Once one realizes that resources can be problematic; optimization software can create and apply more financially responsible strategies, personalized for a company’s commercial interests.
Harness unexploited energy potential
AI helps recover energy sources that were in “the shade”, that is to say, the unexploited energy that a plant has: The idea is that by detecting strange and erratic behaviour in a plants most critical resources, and by predicting and preventing machine errors before they happen, a great deal of time and money will be saved.

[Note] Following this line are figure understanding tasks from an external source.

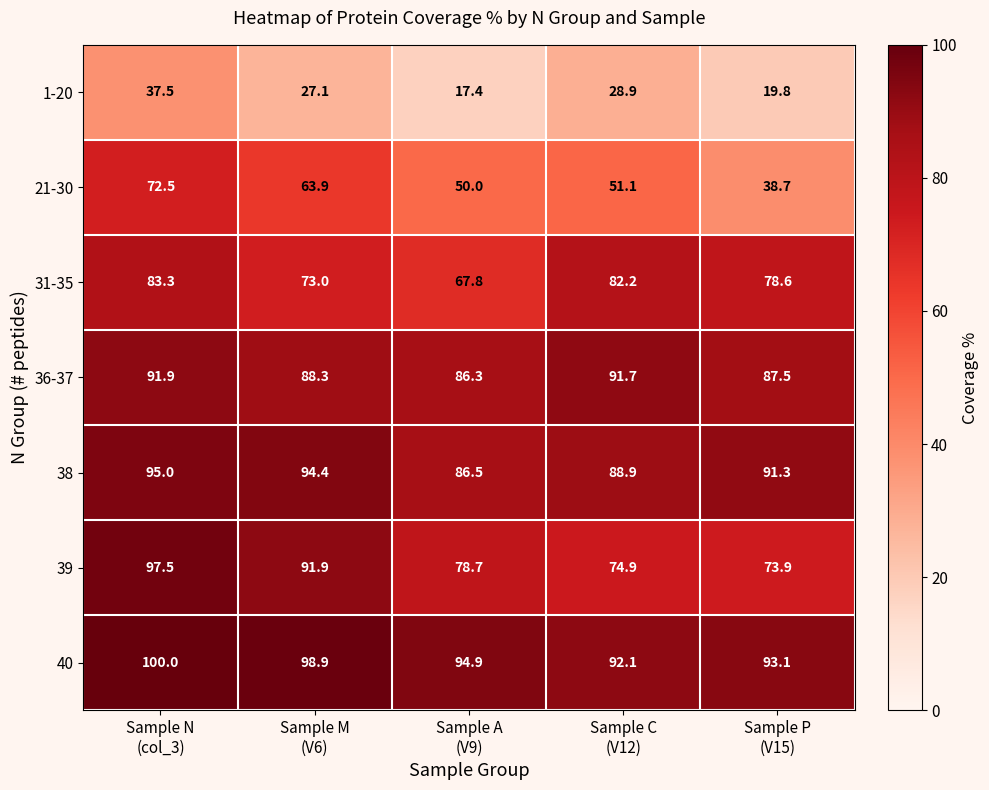

Which series has the largest range (max minus min)?

21-30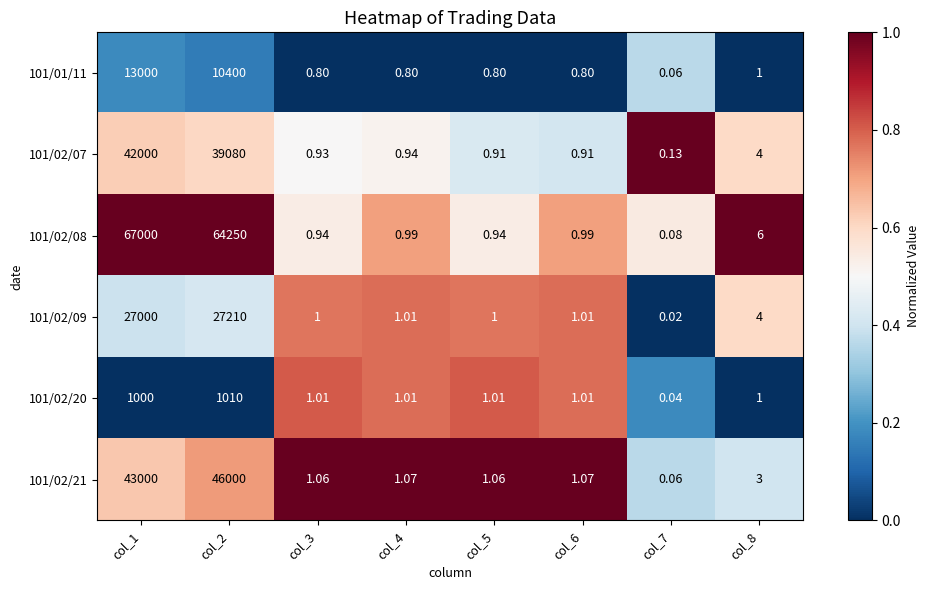

Is the value of 101/01/11 at col_5 greater than the value of 101/02/09 at col_2?

No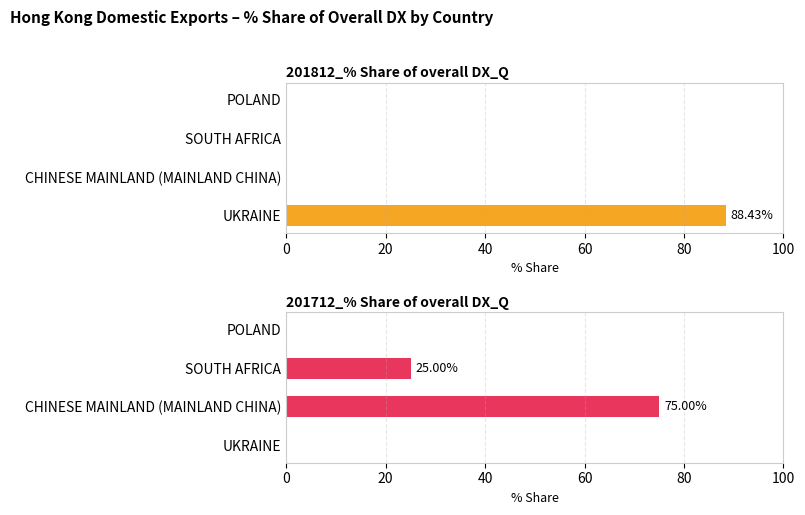

Count the number of data series in this chart.

2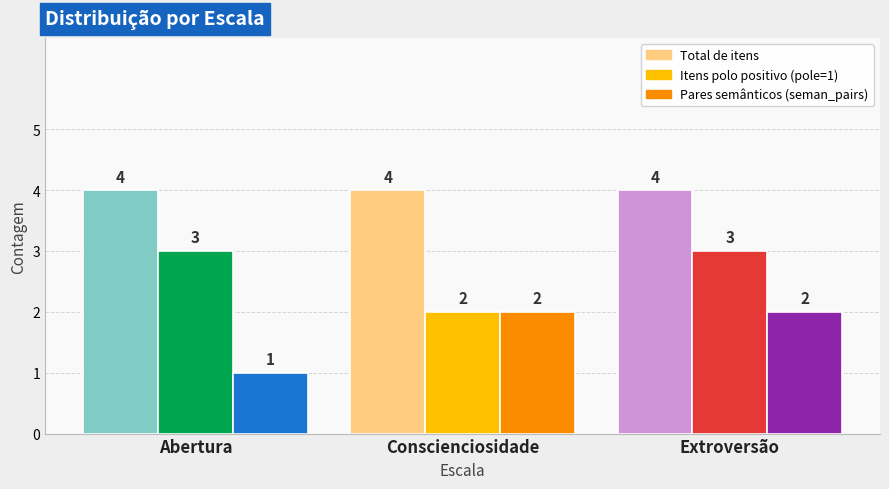

At which label does Pares semânticos (seman_pairs) reach its minimum?

Abertura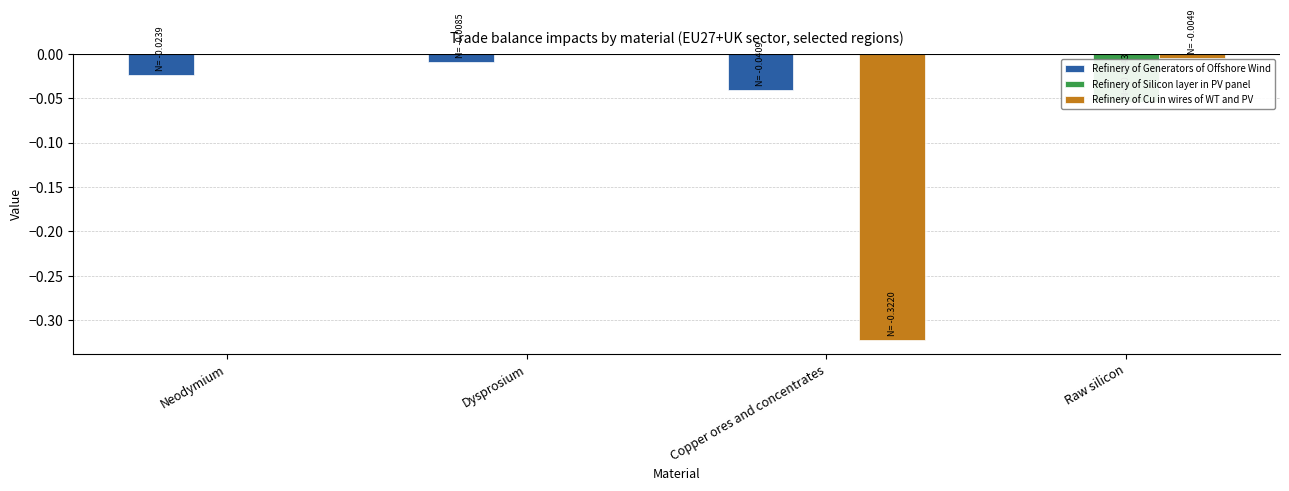

How many bars are there in each group?

3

Firstly, anomaly detection uses a model based on similarity, recognizes patterns, and notifies you when plant resources are not working as was hoped. It uses data sensors and environmental variables like temperature, vibrations, flows and other factors to create a multidimensional pattern from which it can detect variations. Once the operating conditions and circumstances are established, the motor knows what to do, if it has to send an alert signal or not.
Secondly, fault prediction engines can give a prognosys of the probability of future mishaps. Therefore, work stoppages and malfunctions can be avoided. Once it has established the frequency of a small malfunction, it can fix itself and therefore, avoid an unplanned and costly shutdown in the future.
Artificial Intelligence can inform you when immediate action is required. Combine this to optimized maintenance strategies based on work order data, the value for coal and gas plants is invaluable.